Page-level text extractions
------------------------------------
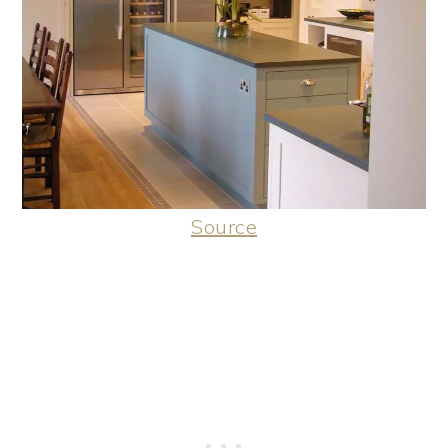
Source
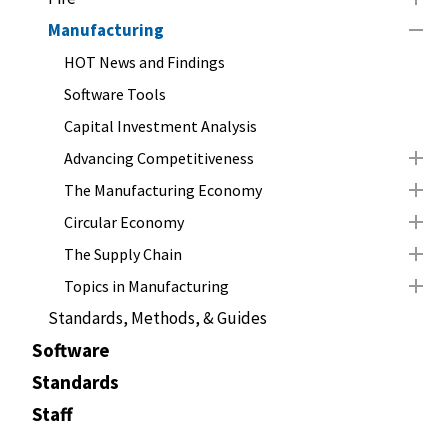
Manufacturing
HOT News and Findings
Software Tools
Capital Investment Analysis
Advancing Competitiveness
The Manufacturing Economy
Circular Economy
The Supply Chain
Topics in Manufacturing
Standards, Methods, & Guides
Software
Standards
Staff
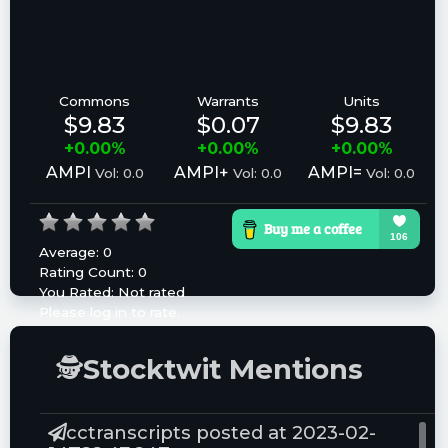
Commons
Warrants
Units
$9.83
$0.07
$9.83
+0.00%
+0.00%
+0.00%
AMPI
AMPI+
AMPI=
Vol: 0.0
Vol: 0.0
Vol: 0.0
Average:
0
Rating Count:
0
You Rated:
Not rated
Please log in to rate.
🕵
Stocktwit Mentions
cctranscripts posted at 2023-02-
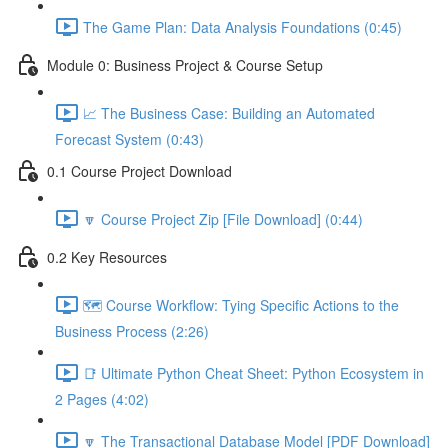
The Game Plan: Data Analysis Foundations (0:45)
Module 0: Business Project & Course Setup
📈 The Business Case: Building an Automated
Forecast System (0:43)
0.1 Course Project Download
🔽 Course Project Zip [File Download] (0:44)
0.2 Key Resources
🗺️ Course Workflow: Tying Specific Actions to the
Business Process (2:26)
📑 Ultimate Python Cheat Sheet: Python Ecosystem in
2 Pages (4:02)
🔽 The Transactional Database Model [PDF Download]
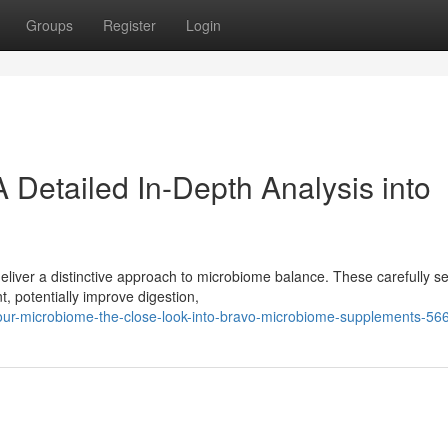
Groups
Register
Login
 Detailed In-Depth Analysis into
eliver a distinctive approach to microbiome balance. These carefully s
, potentially improve digestion,
our-microbiome-the-close-look-into-bravo-microbiome-supplements-5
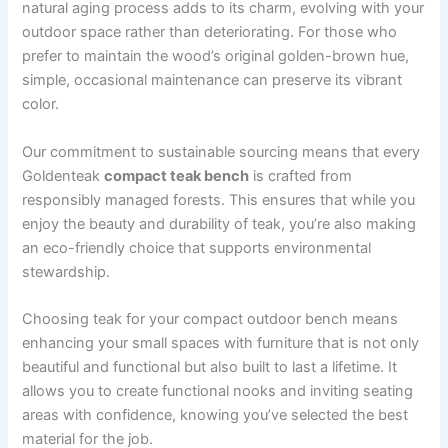
natural aging process adds to its charm, evolving with your
outdoor space rather than deteriorating. For those who
prefer to maintain the wood’s original golden-brown hue,
simple, occasional maintenance can preserve its vibrant
color.
Our commitment to sustainable sourcing means that every
Goldenteak
compact teak bench
is crafted from
responsibly managed forests. This ensures that while you
enjoy the beauty and durability of teak, you’re also making
an eco-friendly choice that supports environmental
stewardship.
Choosing teak for your compact outdoor bench means
enhancing your small spaces with furniture that is not only
beautiful and functional but also built to last a lifetime. It
allows you to create functional nooks and inviting seating
areas with confidence, knowing you’ve selected the best
material for the job.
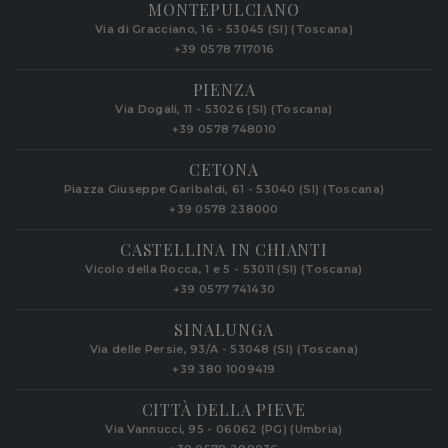
MONTEPULCIANO
Via di Gracciano, 16 - 53045 (SI) (Toscana)
+39 0578 717016
PIENZA
Via Dogali, 11 - 53026 (SI) (Toscana)
+39 0578 748010
CETONA
Piazza Giuseppe Garibaldi, 61 - 53040 (SI) (Toscana)
+39 0578 238000
CASTELLINA IN CHIANTI
Vicolo della Rocca, 1 e 5 - 53011 (SI) (Toscana)
+39 0577 741430
SINALUNGA
Via delle Persie, 93/A - 53048 (SI) (Toscana)
+39 380 1009419
CITTÀ DELLA PIEVE
Via Vannucci, 95 - 06062 (PG) (Umbria)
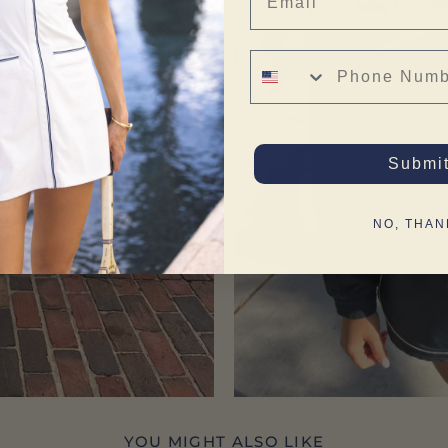
Phone Number
Submi
NO, THAN
YOU MIGHT ALSO LIKE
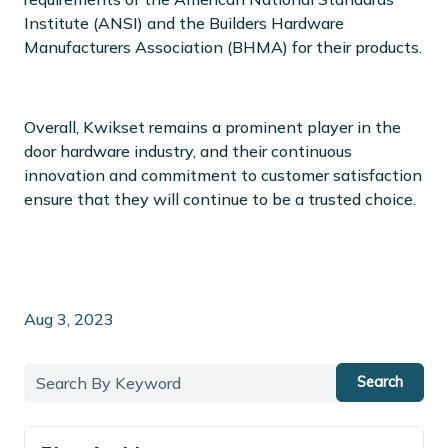
Institute (ANSI) and the Builders Hardware
Manufacturers Association (BHMA) for their products.
Overall, Kwikset remains a prominent player in the
door hardware industry, and their continuous
innovation and commitment to customer satisfaction
ensure that they will continue to be a trusted choice.
Aug 3, 2023
Search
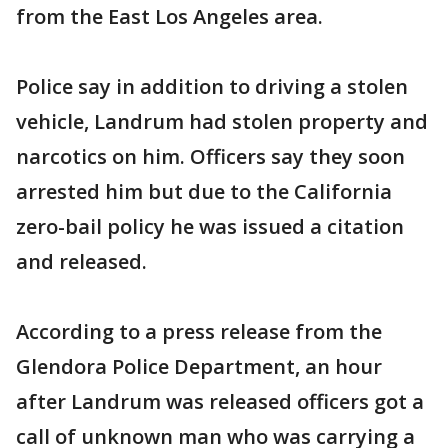
from the East Los Angeles area.
Police say in addition to driving a stolen
vehicle, Landrum had stolen property and
narcotics on him. Officers say they soon
arrested him but due to the California
zero-bail policy he was issued a citation
and released.
According to a press release from the
Glendora Police Department, an hour
after Landrum was released officers got a
call of unknown man who was carrying a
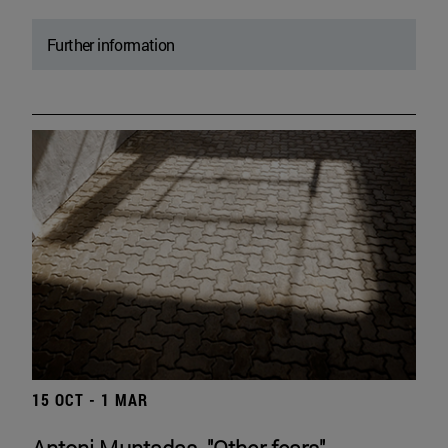
Further information
15 OCT - 1 MAR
------------------------------------
TO DO:
Put every line of extracted text from all the entries above into a JSON list of strings, one string per line, omitting blank lines. Leave the picture markers out of the list.

EXERCISE SOLUTION:
[
  "Source",
  "Manufacturing",
  "HOT News and Findings",
  "Software Tools",
  "Capital Investment Analysis",
  "Advancing Competitiveness",
  "The Manufacturing Economy",
  "Circular Economy",
  "The Supply Chain",
  "Topics in Manufacturing",
  "Standards, Methods, & Guides",
  "Software",
  "Standards",
  "Staff",
  "Commons",
  "Warrants",
  "Units",
  "$9.83",
  "$0.07",
  "$9.83",
  "+0.00%",
  "+0.00%",
  "+0.00%",
  "AMPI",
  "AMPI+",
  "AMPI=",
  "Vol: 0.0",
  "Vol: 0.0",
  "Vol: 0.0",
  "Average:",
  "0",
  "Rating Count:",
  "0",
  "You Rated:",
  "Not rated",
  "Please log in to rate.",
  "🕵",
  "Stocktwit Mentions",
  "cctranscripts posted at 2023-02-",
  "The Game Plan: Data Analysis Foundations (0:45)",
  "Module 0: Business Project & Course Setup",
  "📈 The Business Case: Building an Automated",
  "Forecast System (0:43)",
  "0.1 Course Project Download",
  "🔽 Course Project Zip [File Download] (0:44)",
  "0.2 Key Resources",
  "🗺️ Course Workflow: Tying Specific Actions to the",
  "Business Process (2:26)",
  "📑 Ultimate Python Cheat Sheet: Python Ecosystem in",
  "2 Pages (4:02)",
  "🔽 The Transactional Database Model [PDF Download]",
  "Groups",
  "Register",
  "Login",
  " Detailed In-Depth Analysis into",
  "eliver a distinctive approach to microbiome balance. These carefully s",
  ", potentially improve digestion,",
  "our-microbiome-the-close-look-into-bravo-microbiome-supplements-5",
  "natural aging process adds to its charm, evolving with your",
  "outdoor space rather than deteriorating. For those who",
  "prefer to maintain the wood’s original golden-brown hue,",
  "simple, occasional maintenance can preserve its vibrant",
  "color.",
  "Our commitment to sustainable sourcing means that every",
  "Goldenteak",
  "compact teak bench",
  "is crafted from",
  "responsibly managed forests. This ensures that while you",
  "enjoy the beauty and durability of teak, you’re also making",
  "an eco-friendly choice that supports environmental",
  "stewardship.",
  "Choosing teak for your compact outdoor bench means",
  "enhancing your small spaces with furniture that is not only",
  "beautiful and functional but also built to last a lifetime. It",
  "allows you to create functional nooks and inviting seating",
  "areas with confidence, knowing you’ve selected the best",
  "material for the job.",
  "MONTEPULCIANO",
  "Via di Gracciano, 16 - 53045 (SI) (Toscana)",
  "+39 0578 717016",
  "PIENZA",
  "Via Dogali, 11 - 53026 (SI) (Toscana)",
  "+39 0578 748010",
  "CETONA",
  "Piazza Giuseppe Garibaldi, 61 - 53040 (SI) (Toscana)",
  "+39 0578 238000",
  "CASTELLINA IN CHIANTI",
  "Vicolo della Rocca, 1 e 5 - 53011 (SI) (Toscana)",
  "+39 0577 741430",
  "SINALUNGA",
  "Via delle Persie, 93/A - 53048 (SI) (Toscana)",
  "+39 380 1009419",
  "CITTÀ DELLA PIEVE",
  "Via Vannucci, 95 - 06062 (PG) (Umbria)",
  "Phone Number",
  "Submi",
  "NO, THAN",
  "YOU MIGHT ALSO LIKE",
  "Institute (ANSI) and the Builders Hardware",
  "Manufacturers Association (BHMA) for their products.",
  "Overall, Kwikset remains a prominent player in the",
  "door hardware industry, and their continuous",
  "innovation and commitment to customer satisfaction",
  "ensure that they will continue to be a trusted choice.",
  "Aug 3, 2023",
  "Search",
  "from the East Los Angeles area.",
  "Police say in addition to driving a stolen",
  "vehicle, Landrum had stolen property and",
  "narcotics on him. Officers say they soon",
  "arrested him but due to the California",
  "zero-bail policy he was issued a citation",
  "and released.",
  "According to a press release from the",
  "Glendora Police Department, an hour",
  "after Landrum was released officers got a",
  "call of unknown man who was carrying a",
  "Further information",
  "15 OCT - 1 MAR"
]